If a and b are real numbers $a < b$
- $(a, b) = {x \in R : a < x < b}$
- $[a, b] = {x \in R : a \leq x \leq b}$
2
- a
  - Show that $(0, 1)$ is open.
  - We need to prove that there is always a number $r$ such that $(x - r, x + r) \subseteq (0, 1)$ .
  - $\forall x \in S, \exists r > 0 : (x - r, x + r) \subseteq S$
  - Let's set up some numbers:
    - $n \in R, n < r$
    - $n > 0$
    - $n = \frac{r}{2}$
    - This means that there is always a number less than $r$ , which means there is always room to expand leftwards towards the $(\underset{―}{0}, 1)$ part of the set.
  - We want to prove that the set $(0, 1)$ is open.

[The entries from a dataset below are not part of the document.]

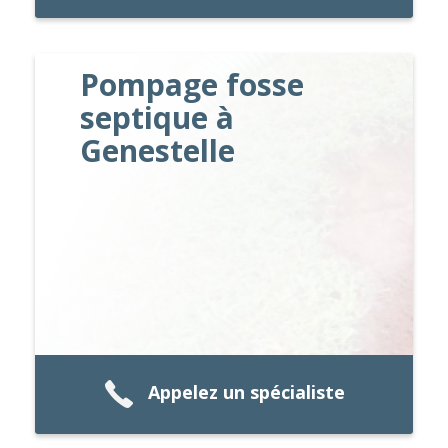
Pompage fosse
septique à
Genestelle
Appelez un spécialiste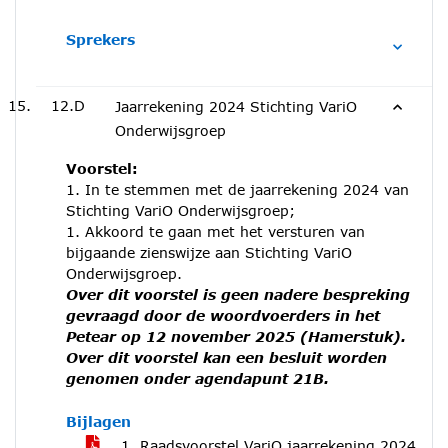
Sprekers
12.D
Jaarrekening 2024 Stichting VariO
Onderwijsgroep
Voorstel:
1. In te stemmen met de jaarrekening 2024 van
Stichting VariO Onderwijsgroep;
1. Akkoord te gaan met het versturen van
bijgaande zienswijze aan Stichting VariO
Onderwijsgroep.
Over dit voorstel is geen nadere bespreking
gevraagd door de woordvoerders in het
Petear op 12 november 2025 (Hamerstuk).
Over dit voorstel kan een besluit worden
genomen onder agendapunt 21B.
Bijlagen
1. Raadsvoorstel VariO jaarrekening 2024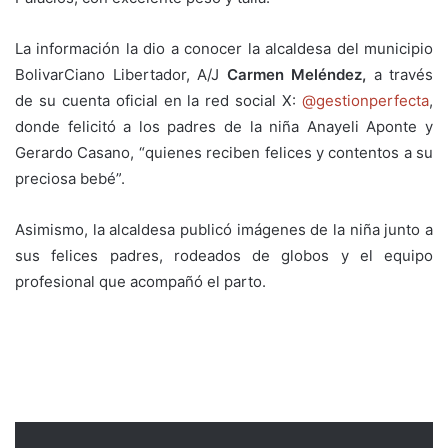
La información la dio a conocer la alcaldesa del municipio
BolivarCiano Libertador, A/J
Carmen Meléndez,
a través
de su cuenta oficial en la red social X:
@gestionperfecta
,
donde felicitó a los padres de la niña Anayeli Aponte y
Gerardo Casano, “quienes reciben felices y contentos a su
preciosa bebé”.
Asimismo, la alcaldesa publicó imágenes de la niña junto a
sus felices padres, rodeados de globos y el equipo
profesional que acompañó el parto.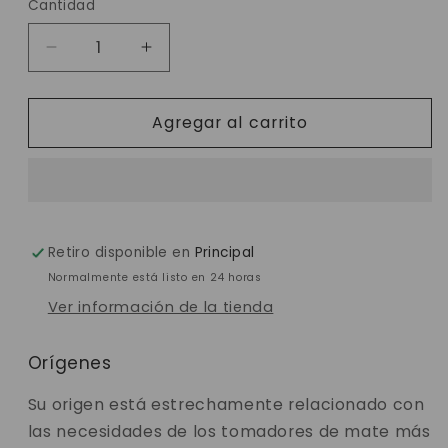
Cantidad
Reducir
Aumentar
cantidad
cantidad
para
para
Agregar al carrito
Bombilla
Bombilla
Yerba
Yerba
Mate
Mate
Madera
Madera
Retiro disponible en
Principal
Normalmente está listo en 24 horas
Ver información de la tienda
Orígenes
Su origen está estrechamente relacionado con
las necesidades de los tomadores de mate más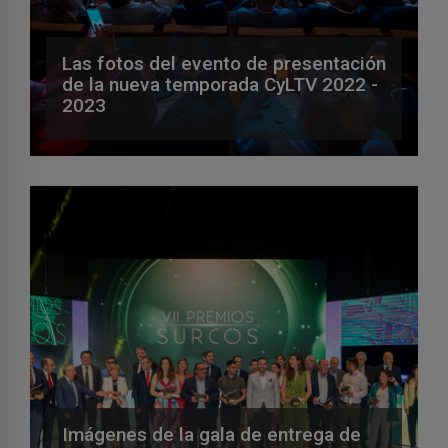
Las fotos del evento de presentación
de la nueva temporada CyLTV 2022 -
2023
Imágenes de la gala de entrega de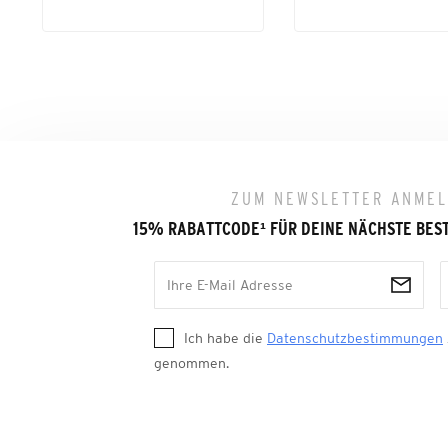
ZUM NEWSLETTER ANME
15% RABATTCODE
¹
FÜR DEINE NÄCHSTE BES
Ich habe die
Datenschutzbestimmungen
genommen.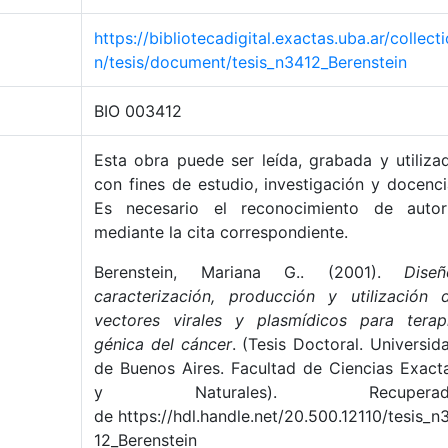
https://bibliotecadigital.exactas.uba.ar/collecti
n/tesis/document/tesis_n3412_Berenstein
BIO 003412
Esta obra puede ser leída, grabada y utiliza
con fines de estudio, investigación y docenci
Es necesario el reconocimiento de autor
mediante la cita correspondiente.
Berenstein, Mariana G.. (2001).
Diseñ
caracterización, producción y utilización 
vectores virales y plasmídicos para terap
génica del cáncer
. (Tesis Doctoral. Universid
de Buenos Aires. Facultad de Ciencias Exact
y Naturales). Recuperad
de https://hdl.handle.net/20.500.12110/tesis_n
12_Berenstein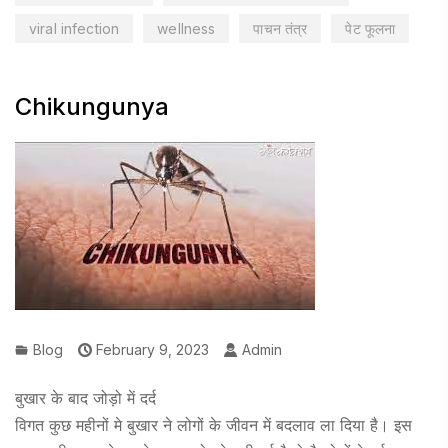
viral infection
wellness
पाचन तंत्र
पेट फूलना
Chikungunya
Blog
February 9, 2023
Admin
बुखार के बाद जोड़ो में दर्द
विगत कुछ महीनों मे बुखार ने लोगों के जीवन में बदलाव ला दिया है। इस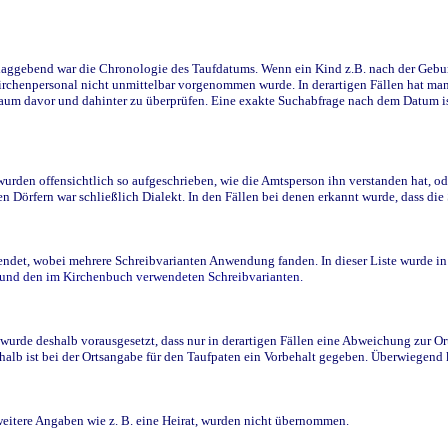
ggebend war die Chronologie des Taufdatums. Wenn ein Kind z.B. nach der Geburt 
rchenpersonal nicht unmittelbar vorgenommen wurde. In derartigen Fällen hat man d
raum davor und dahinter zu überprüfen. Eine exakte Suchabfrage nach dem Datum i
den offensichtlich so aufgeschrieben, wie die Amtsperson ihn verstanden hat, ode
n Dörfern war schließlich Dialekt. In den Fällen bei denen erkannt wurde, dass di
t, wobei mehrere Schreibvarianten Anwendung fanden. In dieser Liste wurde in de
n und den im Kirchenbuch verwendeten Schreibvarianten.
wurde deshalb vorausgesetzt, dass nur in derartigen Fällen eine Abweichung zur O
eshalb ist bei der Ortsangabe für den Taufpaten ein Vorbehalt gegeben. Überwiegen
weitere Angaben wie z. B. eine Heirat, wurden nicht übernommen.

  - Let's set up two variables. $x$ is in the original set $(0, 1)$ . $y$ is in a set which is inside $(0, 1)$ .
  - $x \in (0, 1)$
  - $y \in (x - r, x + r)$
  - $r = m i n (x, 1 - x)$
    - $r > 0$
  - $(x - r, x + r) \subseteq (0, 1)$
  - Because of r being positive, this will result in:
    - $x - r < x < x + r$
    - $0 \leq x - r < x < x + r \leq 1$
    - So $x - r \geq 0$ and $x + r \leq 1$ always. Meaning the set $y$ is enclosed by the open interval $x$ .
  - Example:
    - $x = 0.3$
    - $r = m i n (0.3, 0.7)$
    - $r = 0.3$
    - $(x - 0.3, x + 0.3)$ should be in $(0, 1)$
    - $(0.3 - 0.3, 0.6)$
    - $(0, 0.6)$
    - This is contained by $(0, 1)$
  - You can also use two seperate cases.
  - ${\begin{cases} 0 < x \leq \frac{1}{2}, & r = x \\ \frac{1}{2} < x < 1, & r = 1 - x \end{cases}$
  - Let $x \in (0, 1)$
  - If case 1 $r = x$ .
    - Need to show $(x - r, x + r) \subseteq (0, 1)$ = $(0, 2 x)$
    - Need to show $2 x \leq 1$ .
    - From the start, we know $x \leq \frac{1}{2}$ . $2 x \leq 1$ .
  - Case 2 $r = 1 - x$
    - $(x - r, x + r) = (1 - 2 x, 1)$
    - Need to show $1 - 2 x \geq 0$
    - If $x \geq \frac{1}{2}$
    - $1 - 2 x \geq 0$